По марровской теории, языки индоевропейской семьи (называемые прометеидскими), как и другие языковые семьи, являются последующим этапом развития яфетических языков (в первую очередь кавказских).

Учение Н.Я. Марра снова переводит вопрос о типологии языков, по словам А.С.Чикобавы, из “плоскости горизонтальной” в “плоскость вертикальную”.

“Вопрос о стадиях и системах был выдвинут на основе общих построений без конкретного распределения языков по вновь предлагаемому принципу. Число стадий не уточнено, также не выявлены отличительные стадиальные признаки, системы же вовсе не проработаны в деталях отдельных языковых группировок” (Чикобава 1991: 177). Совершенно иную интерпретацию получает идея стадиальности в рамках фоносемантики.

Основным методом Н.Я. Марра служил четырехэлементный палеонтологический анализ, который формулируется весьма просто: “Все слова всех языков земного шара состоят из четырех элементов (Сал, Бер, Йон, Рош). В лексическом составе какого бы то ни было языка нет слова, содержащего что-либо сверх всех тех же четырех элементов” (Цит. по: Горбаневский 1991: 175).

“Звуковая речь начинается не с выработки отдельных звуков, а с использования отдельных цельных комплексных звуков, впоследствии развившихся в звуковые комплексы из трех фонем, четырех элементов, сначала доводивших свою членораз-дельность лишь до нераздельного произношения трехзвучности согласного, гласного, согласного = SAL, BER, YON, ROШ”, “из которых слагается основной лексический состав языков всего мира” (Марр 1928: 109, 99).

Анализ по “четырем  элементам”- SAL, BER, YON, ROШ - напоминает средневековые этимологии: так, например, груз. цкали, арм. джур, турец. су, кит. шуй “вода” восходят к элементу SAL.

Однако многие положения теории Н.Я. Марра носят весьма продуктивный характер и соотносятся со многими положениями современной лингвистической науки.
☆ ☆ ☆ ☆
▶ ЗАДАНИЕ
Подхватите текст о языковой теории Н.Я. Марра и продолжите его сразу после последнего предложения. Листинг здесь никакой роли не играет.
☆ ☆ ☆ ☆
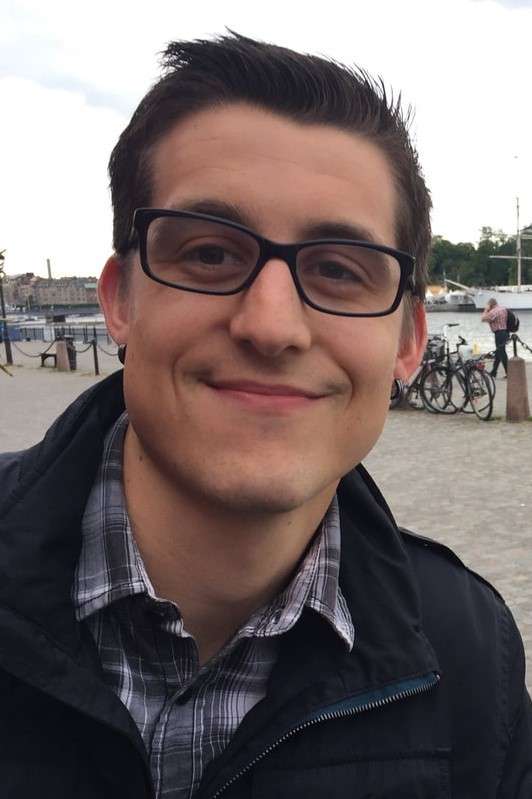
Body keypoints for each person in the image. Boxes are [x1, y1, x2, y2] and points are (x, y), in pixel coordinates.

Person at [1, 33, 531, 799]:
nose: (272, 325)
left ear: (408, 341)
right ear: (120, 300)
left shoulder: (473, 657)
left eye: (339, 270)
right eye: (210, 255)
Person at [482, 297, 509, 379]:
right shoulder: (503, 309)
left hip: (499, 333)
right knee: (499, 352)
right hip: (505, 332)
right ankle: (494, 372)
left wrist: (486, 310)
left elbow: (483, 319)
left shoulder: (494, 311)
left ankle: (508, 372)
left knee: (502, 352)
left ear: (490, 305)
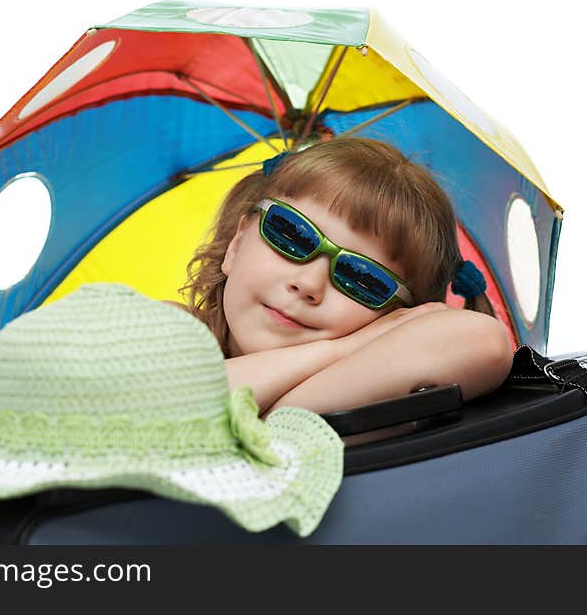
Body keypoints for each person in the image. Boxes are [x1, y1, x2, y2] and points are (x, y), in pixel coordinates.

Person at [171, 137, 513, 420]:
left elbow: (486, 342)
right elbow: (157, 405)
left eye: (361, 277)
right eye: (290, 233)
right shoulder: (170, 330)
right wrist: (339, 349)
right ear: (237, 243)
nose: (308, 284)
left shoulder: (379, 384)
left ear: (400, 319)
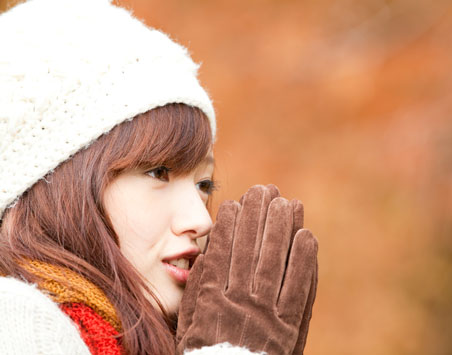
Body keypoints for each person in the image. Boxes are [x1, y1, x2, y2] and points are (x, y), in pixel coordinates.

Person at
☆ ☆ ☆ ☆
▶ РЕЗУЛЬТАТ НИЖЕ
Одним из принципиальных выводов яфетической теории является вывод о происхождении языка из ритуала, который сегодня активно развивается в научных исследованиях (Топоров 1988; Маковский  1999; Монич 2000).

Но интерпретация этой мысли у Н.Я.Марра остается в рамках прямолинейного, “негибкого” марксизма, который “допускает существование классовой дифференциации в доисторическом обществе, в связи с чем стоит, например, классовый характер звуковой речи” (Марр 1928: 143).

“И с кинетической речью развивалось в свою очередь общественное мировоззрение, не исключая и культового или магии, не исключая представления о таинственной силе и потребности с нею общаться, ее ублажать и ее чествовать” (Марр 1928: 89);

“Ведь начальная звуковая речь - культовая, собственно магическая, ею пользуется ограниченное число лиц” (Марр 1928: 63);

“Если же говорить о словарном значении, то оно могло сводиться, следовательно, лишь к обозначению источника магии, впоследствии предмета культа, тотема, позднее бога, и этот предмет культа обозначался произношением всех четырех элементов вместе и каждого в частности первично совместно с пляской, пением и музыкой, но тогда не было еще никакой звуковой речи, была речь, но лишь кинетическая, (т.н. линейная), она же ручная” (Марр 1928:107).

Принципиальным положением является вывод о первоначальной “кинетической (ручной)” речи, которая предшествовала звуковой форме общения человека. Исследования, посвященные проблеме происхождения языка, в рамках LOS, актуализируют жестовую теорию происхождения языка (Lieberman 1984, 1989), которая отражается в ритуальной, игровой, этологической теориях.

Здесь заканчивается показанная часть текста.